La mayoría de los elementos que aparecen en la Tabla Periódica de Química (muchos de ellos muy conocidos y tan vitales para nosotros como el carbono y el oxígeno) no aparecen solos en la naturaleza. Cuando les digo esto a mis alumnos se quedan como extrañados pues, al verlos de manera independiente en dicha tabla, creen que es así como los encontramos en la naturaleza. Pero lo cierto es que la mayoría de esos elementos aparecen unidos entre sí formando moléculas o redes, bien entre átomos iguales, o bien entre átomos diferentes. La razón es porque unidos consiguen la estabilidad que no tienen cuando están solos: la de alcanzar ocho electrones en la última capa. Como no todos lo tienen, se unen, bien dando unos lo que a otros les falta o bien compartiendo. Pero no todos lo hacen: ahí están los gases nobles, que ya tienen esa estructura que ansía el resto. Ellos ya la tienen. ¿El precio? La soledad.
A nosotros nos pasa como a esos elementos de la Tabla Periódica que no son nobles: necesitamos unirnos porque sabemos que solos estamos incompletos, aunque no queramos a veces reconocerlo. Ese deseo de unidad nos salta de vez en cuando, especialmente en los momentos de máxima alegría. Nos pasa ahora, exaltados por la victoria de un bravísimo Nadal, que todos compartimos como si fuera nuestra, como si cada uno de nosotros conformáramos un cachito de este formidable tenista. Y nos pasó cuando ganamos el Mundial de fútbol en Sudáfrica: todos entonces fuimos una misma cosa, porque todos nos sentimos ganadores. Me acuerdo en estos momentos de la película Invictus, en la que un Mandela recién nombrado presidente de Sudáfrica intuye que es a través del rugby como ese pueblo tan fracturado puede unirse más que nunca, sintiéndose un solo pueblo.
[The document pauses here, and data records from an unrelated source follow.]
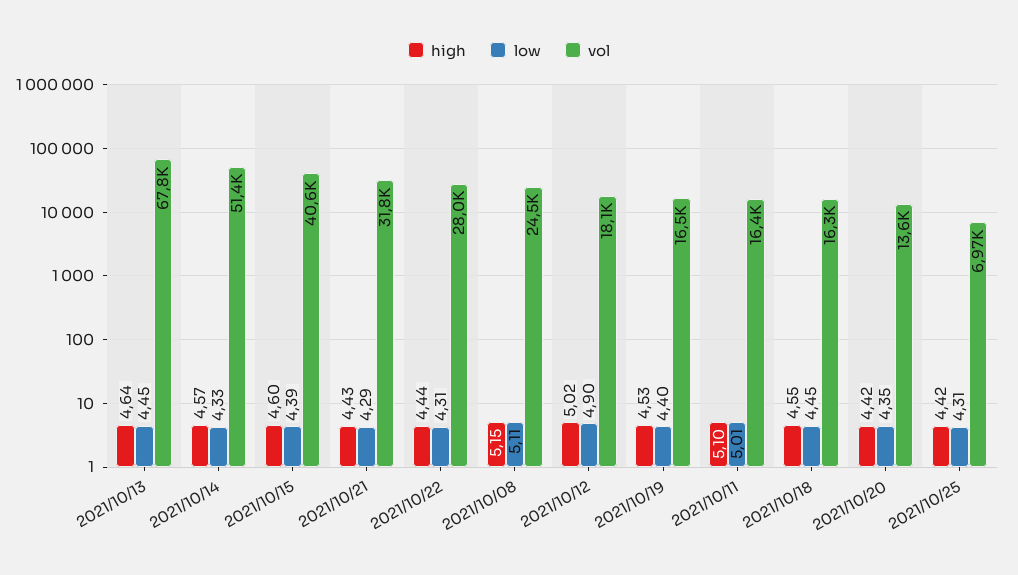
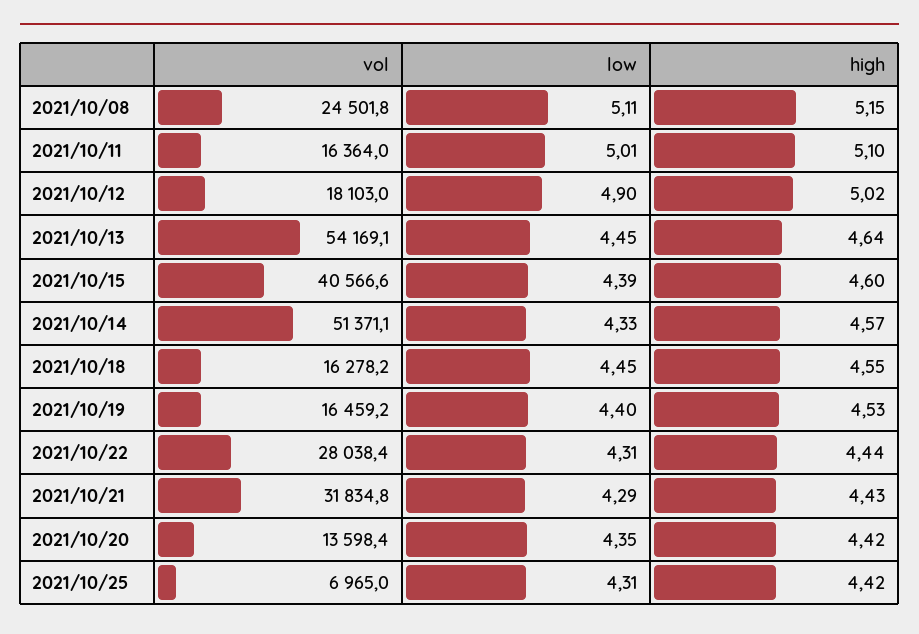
vol, 2021/10/13: 67800 -> 54169.1

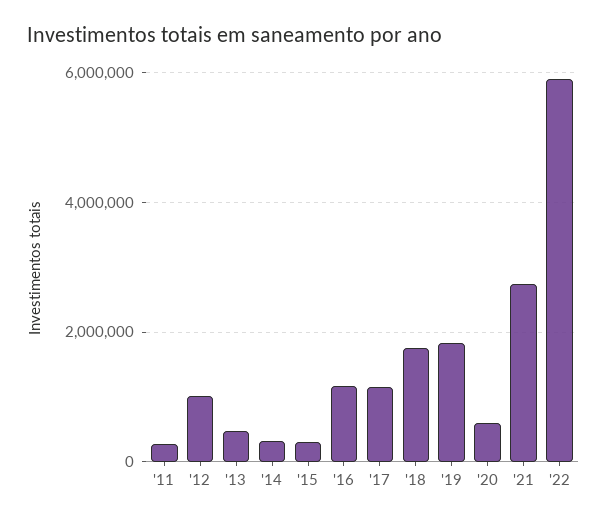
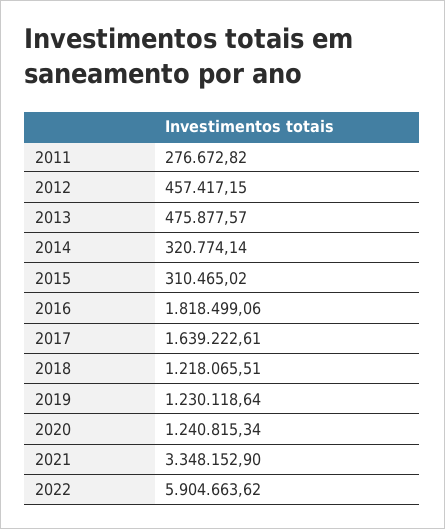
'12: 1000000 -> 457417.15
'16: 1200000 -> 1818499.06
'17: 1200000 -> 1639222.61
'18: 1800000 -> 1218065.51
'19: 1800000 -> 1230118.64
'20: 600000 -> 1240815.34
'21: 2800000 -> 3348152.9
En muchos momentos de nuestra historia nos hemos unido muy fuertemente. No solo en los momentos de euforia, también en los de máxima adversidad, como nos ha pasado hace poco con esto del COVID. Pero es triste cómo esa unidad en la que creemos en unos momentos determinados puede romperse ante el más mínimo revés. Entonces nos surgen las diferencias, los reproches, las rupturas. Se nos olvidan cuáles fueron los motivos que nos unieron, y volvemos a pensar en nosotros mismos: en lo que no nos gusta del otro, en lo que necesitamos para sentirnos mejor y que el otro no puede, no quiere o no es capaz de darnos. Y sumidos en esa decepción, dejamos de buscarnos, desconfiados y temerosos de que nos quiten o nos hagan daño, olvidando lo que un día fuimos capaces de hacer juntos.
Si fuéramos más conscientes de que, verdaderamente, estamos incompletos y que esos huecos se llenan con lo que los otros pueden aportarnos (y viceversa), quizás entonces sentiríamos la conveniencia y necesidad de unirnos. A lo mejor ese es el sentido de sentirnos incompletos. La unión nos estabiliza, nos hace ser mejores y más útiles. Porque, ¿alguien quiere ser un gas noble e ir solo por la vida? Yo creo que no. No estamos hechos para ello. Lo sabemos porque, recordemos, los momentos más felices de nuestras vidas nunca han sido momentos de soledad absoluta, ¿verdad? Siempre hubo alguien, los otros, y también Dios. Ese sí que entiende de unidad, a pesar de que, como un gas noble (¿qué digo? ¡Mejor que ellos!), no nos necesite para nada. Ahí está su grandeza.